Commoditization: Channel Wars
By Jim Dion
In today’s hypercompetitive marketplace, more products are becoming commoditized by both online and brick-and-mortar retailers. For an increasing number of products, the retail price has been falling faster than productivity gains would ordinarily warrant, and the result has been ever-declining margins for most retailers.
This “race to the bottom” has been fueled by a weak economy, which for the past five years has made it very difficult for both the consumer and retailer to thrive, as well as by Smartphone technology, which gives the consumer the ability to check prices in the store as they shop. Consumers no longer have to drive from one retailer to another to comparison shop, they can do it right from a showroom. This ease of use means that customers are comparison-shopping even for small purchases.
THE LOSS LEADER TACTIC
To satiate the consumer’s price obsession, many retailers, both online and omni-channel brick-and-mortar retailers, have been using the loss leader tactic to an extreme, which means pricing an item at a loss, sometimes below cost, to either drive traffic to the store or website or to take a leadership position in that category. It can be predatory in nature and used to hamper or eliminate competition.
For flooring retailers, this means taking one or two categories and pricing them very aggressively to gain traffic, then hoping that the customer will buy some of the better margin items in their assortments. Ads for $0.49 per square foot laminate and $1.69 per square foot engineered hardwood are examples of this type of marketing. Once the customer is in the store, the retailer hopes to upsell them on to a higher priced product or add in higher-margin extras to make up for the loss.
This strategy isn’t used only in flooring. The most notable example of this sort of category decimation is flat panel TVs. The average retail profit margin on flat panel TVs today is less than 14%. It is simply impossible for most retail stores to cover basic overheads with this margin, much less make a profit, so retailers who are faced with this reality find other categories—such as audio, furniture and bedding—that will provide a better margin and use the higher margin categories to offset the lower margin category. This can work for retailers who can afford to carry other categories at a higher profit margin in their store, but it can also lead to scramble merchandising, confusing the customer with categories that they did not expect to find in the store and obscure the true nature of a business. Yes, some like Nebraska Furniture Mart can get away with selling carpeting and appliances, but they are truly unique.
FIGHTING THE RACE TO THE BOTTOM
Many retailers are awakening to the reality that they cannot afford to join these races to the bottom and are fighting back on two fronts that go beyond just adding more profitable categories to offset the unprofitable.

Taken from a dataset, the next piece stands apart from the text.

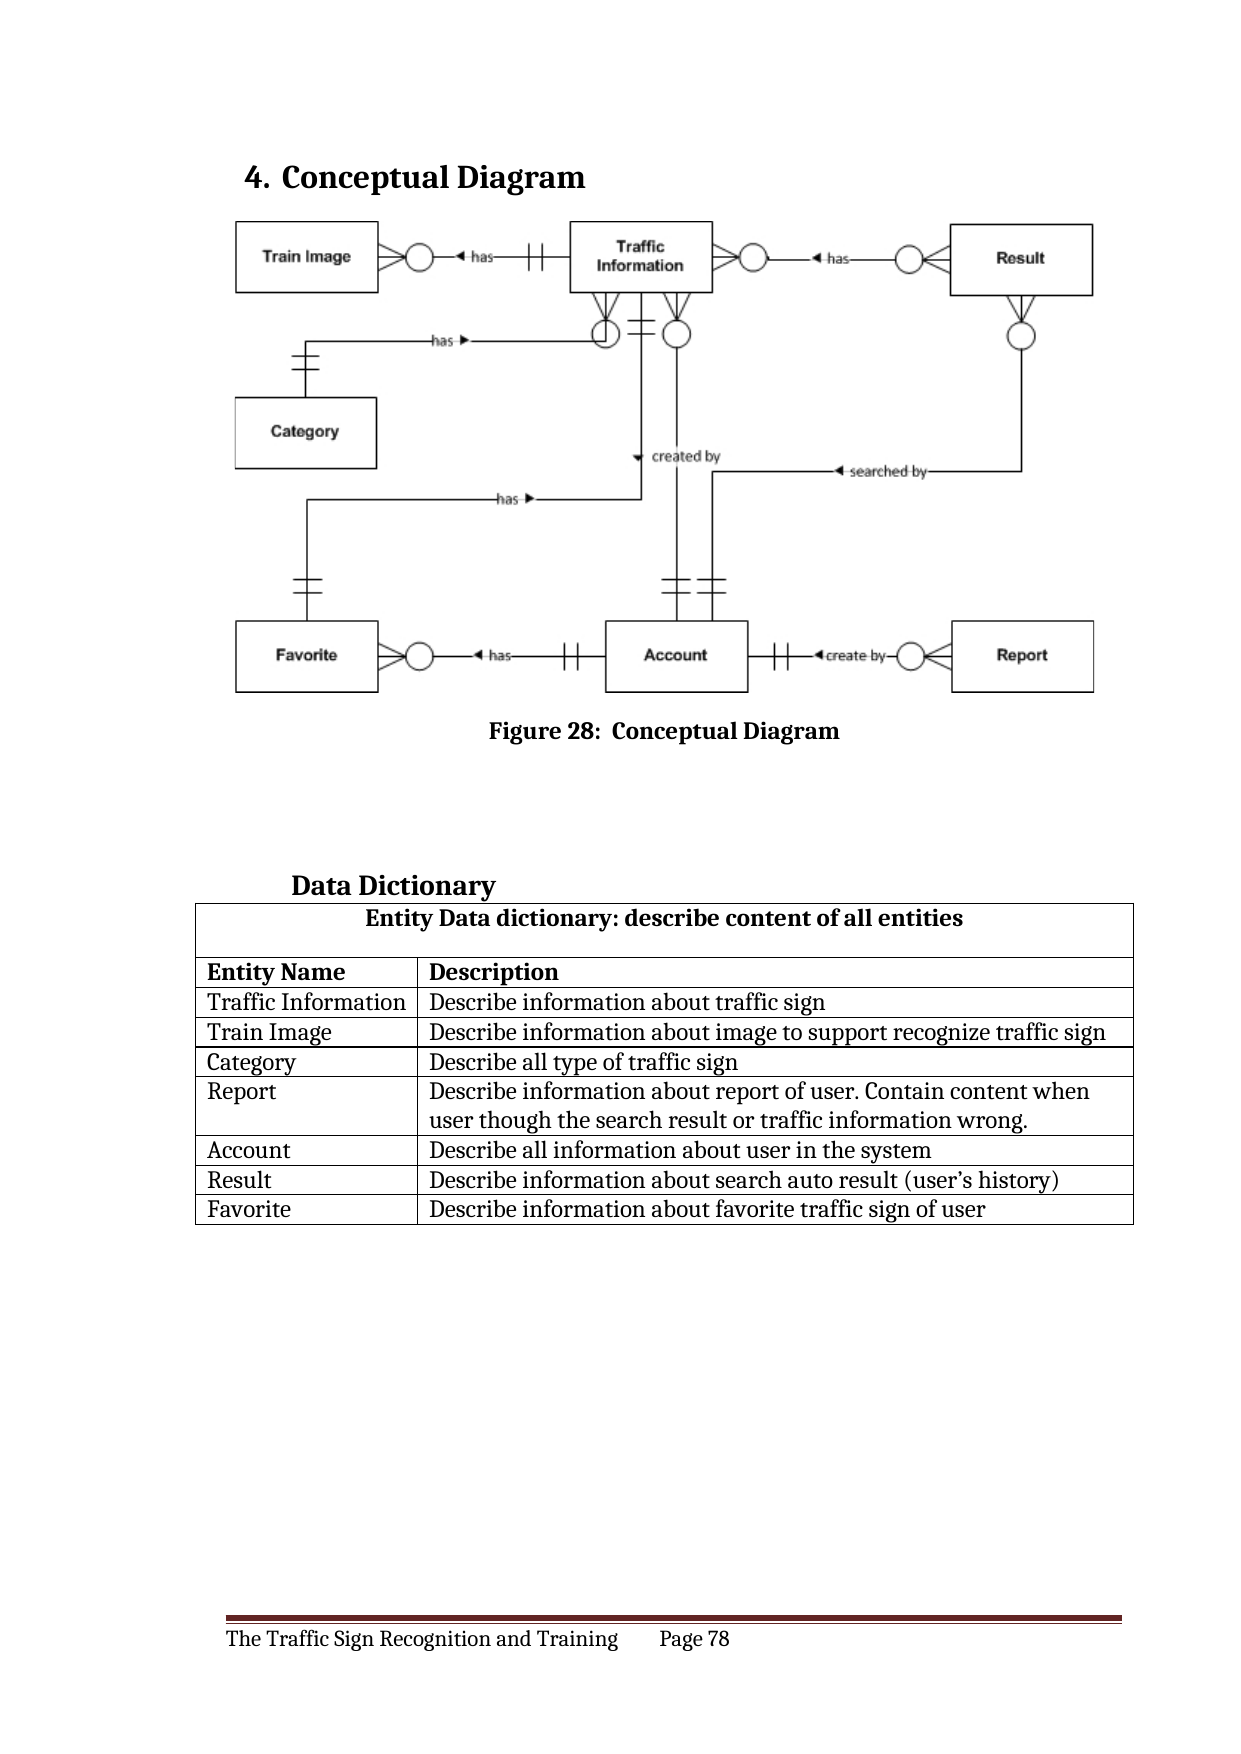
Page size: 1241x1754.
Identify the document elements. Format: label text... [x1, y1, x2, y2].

Many of the larger retailers and buying groups have created their own private label products, which removes them from the comparison price trap. This is a strategy well-tested outside the world of flooring. Retailers like The Gap, Victoria’s Secret and Brooks Brothers never ventured into selling other brands and, instead, made their store brand highly desirable. Others, like Ace Hardware, carry name brands but also have their own private label to compete with the name brands.
When a retailer has their own brand, they control the price at which a product is sold. No one can undersell them, and any online search that the customer conducts comes back with their price.
Some retailers that can’t afford to private label, like many mom-and-pop stores, can utilize a bundling strategy to help them compete, offering the consumer a price that includes product and services—such as measuring, design, removal, delivery, installation—so that they cannot comparison shop the product price.
Retailers who choose to carry brand name products know that customers will “showroom” them, using their Smartphones to compare their prices to other retailers’ or doing a side-by-side search of a retailer’s brick-and-mortar versus online pricing. Many customers are gravitating towards suppliers and brands that enforce a minimum advertised price (MAP) or, even better, have a unilateral price structure in place, setting a minimum selling price for an item, advertised or not. Often, the UP is the same as the manufacturers suggested retail price (MSRP).
More suppliers today are putting UP or MAP policies in place, recognizing that, if they do not, the dealers who do support their brand by offering great displays, knowledgeable staffs and value-add services will not survive the price wars, and then the supplier will be left with only large volume discount channels that do not enhance their brand image and will eventually destroy it.
Ultimately, if you do not build your own brand, you have to rely on quality suppliers that will partner with you and respect what you do for their brand. And suppliers need to realize that opening their own stores or selling on their websites will eventually destroy their retail partners and turn the supplier into a completely vertical operator, an almost impossible mode of operation today. Retailers add value to suppliers, and the relationship between them needs to be symbiotic if everyone—supplier, retailer and consumer—is to win.